Which is not to say that their lead men are backing violets. Both Maas and Rebecca Yarros, in his equally famous Empyrean series, established early that the man’s lead could literally kill his female counterpart. She is the beast in her beauty but, as in the original fairytale, her cruelty is only deep on the skin. To pursue her contact with the main character, she was forced to reach complex trauma that became a sexy monster. Only then can he reveal himself, to borrow a word beloved by romantasy fans, a cinnamon roll. In other words, soft heart, sweet and, yes, delicious. He may be handsome and powerful, but the real draw of the hero is his emotional weakness. Very strong is that readers of the connection make up these characters, in fact, Booktok is full of readers who are crying while reading emotional excerpts. As a girl dropped while reading the tragic end of a court of wings and destruction, “I feel like my family is dying.”
Men find a threat of romantasy – one was taken to Reddit, for example, after he found the secret of his girlfriend’s books: “The fact that these are his fantasies doesn’t sit right with me.” But these books are more about the community than a desire to actually date men of such perfection. A romantasy fan I know, who is happening at the theater work, who finds that Maas’s heroes’ meeting in real life will be a frustration like responding to famous actors: “In fact, they are more stupider than you thought.” However, she found that romantasy had enabled her to reunite with old friends who, after she became a mother, she rarely gets the opportunity to see: “makes the conversation easy,” he said. “I mentioned a scene and we can talk a lot for hours.”
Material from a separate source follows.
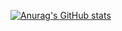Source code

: [![Anurag's GitHub stats](https://github-readme-stats.vercel.app/api?username=karasssdev)](https://github.com/anuraghazra/github-readme-stats)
Connections that can be stimulated by romantasy mean they are emerging during the covid. And now that our times are getting more chaotic, readers are embracing the genre like a blanket that is comfortable. Society that describes romantasy are often chaotic like ourselves – Yarros’s fourth wings, for example, are set during the total war. But everyone is given clear duties that make their world, however dangerous, more predictable than ourselves: the scribes reported the news, Infantry fights battles and riders that the dragons fly. And, of course, there is an elaborate prediction that the opponent needs to fulfill.
The ordered world of romantasy sometimes I am uncomfortable. Both Maas and Yarros are obsessed with status. Their heroes may be secretly soft, but this is not an accident they are all title. In the first book of Acotar, for example, Archeron was abducted by an aristocratic fairy, or high fae, called Tamlin. But, when he finds out that Tamlin is a high lord and head of a domain called Spring Court, he begins to find his abduction rather than more ambitious. Despite his physical strength, Archeron’s way of poverty seemed to depend on the men. He can also be in a Jane Austen novel.
But it is possible to take this critical. Readers did not go to romantasy looking for moral editing. Genre fans have codified books according to acronyms such as ETL (enemies to lovers), showing that they are looking for familiar narratives where they can escape. And these novels are noteworthy to absorb.
I spent a happy week with Acotar, washing stacked in the sink, mugs with tea gathering around me so when I was done, I couldn’t be the illusion that I was a warrior king. Or even a particularly good husband. I’m just happy to be a reader.